The organisation will be a joint effort between the ASP industry consortium (Aspic) - an international advocacy group of almost 500 technology companies - and the World Intellectual Property Organization (Wipo). The two groups will work together to establish a set of guidelines to help ASP companies and their clients avoid courtroom confrontations.
According to Traver Gruen-Kennedy, chairman of Aspic, ASPs are bringing technology from the desktop age to the network age, but said that global interaction brings obvious problems.
"With the ASP model a client can be in one country, a service provider in another, and there could be a roaming mobile user. Managing contracts across those borders is imperative," he told silicon.com.
He said the venture will create a level playing field for small and medium-sized users.
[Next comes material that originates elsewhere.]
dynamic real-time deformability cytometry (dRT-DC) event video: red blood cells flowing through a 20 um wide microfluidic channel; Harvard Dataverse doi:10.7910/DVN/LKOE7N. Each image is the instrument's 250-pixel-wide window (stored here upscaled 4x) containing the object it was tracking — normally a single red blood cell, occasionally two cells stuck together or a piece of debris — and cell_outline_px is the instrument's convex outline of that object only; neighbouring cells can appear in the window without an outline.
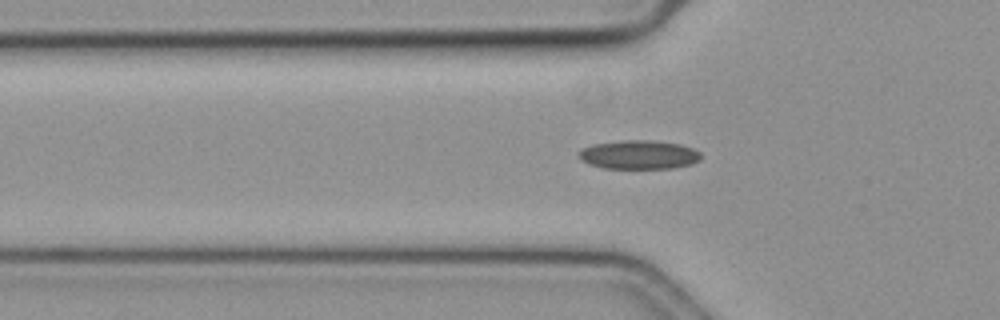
{"species": "common noctule bat (a hibernating species)", "species_latin": "Nyctalus noctula", "temperature_condition": "cold", "stored_images_in_passage": 43, "segment_of_instrument_passage": [1, 2], "camera_frame_rate_fps": 3000, "um_per_image_px": 0.085, "animal": {"sex": "female", "body_mass_g": 19.3, "forearm_length_mm": 54.1}, "frame": {"image": 1, "passage_image": 3, "time_ms": 0.667, "image_size_px": [1000, 320], "cell_outline_px": [[700, 160], [692, 164], [672, 168], [604, 168], [588, 164], [580, 156], [580, 152], [584, 148], [592, 144], [624, 140], [652, 140], [680, 144], [692, 148], [700, 152]], "centroid_in_image_um": [54.35, 13.15], "position_along_channel_um": 71.5, "area_um2": 20.35}}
Gruen-Kennedy said the guidelines - which have yet to be finalised - and the mediation service, will afford smaller users the same advantages as large corporations.
Although the service is still in its infancy and has not yet been called upon to mediate a case, Gruen-Kennedy claimed it is an area with huge potential for disputes.
"For example, take a company which outsources its email service. What happens if the email publisher leaks the email content onto the Web. Not only do a company's competitors know what they're doing, the company has lost trust in their client and harm is done," he said
Wipo and Aspic have also agreed to develop an international contract language for the delivery of ASP services.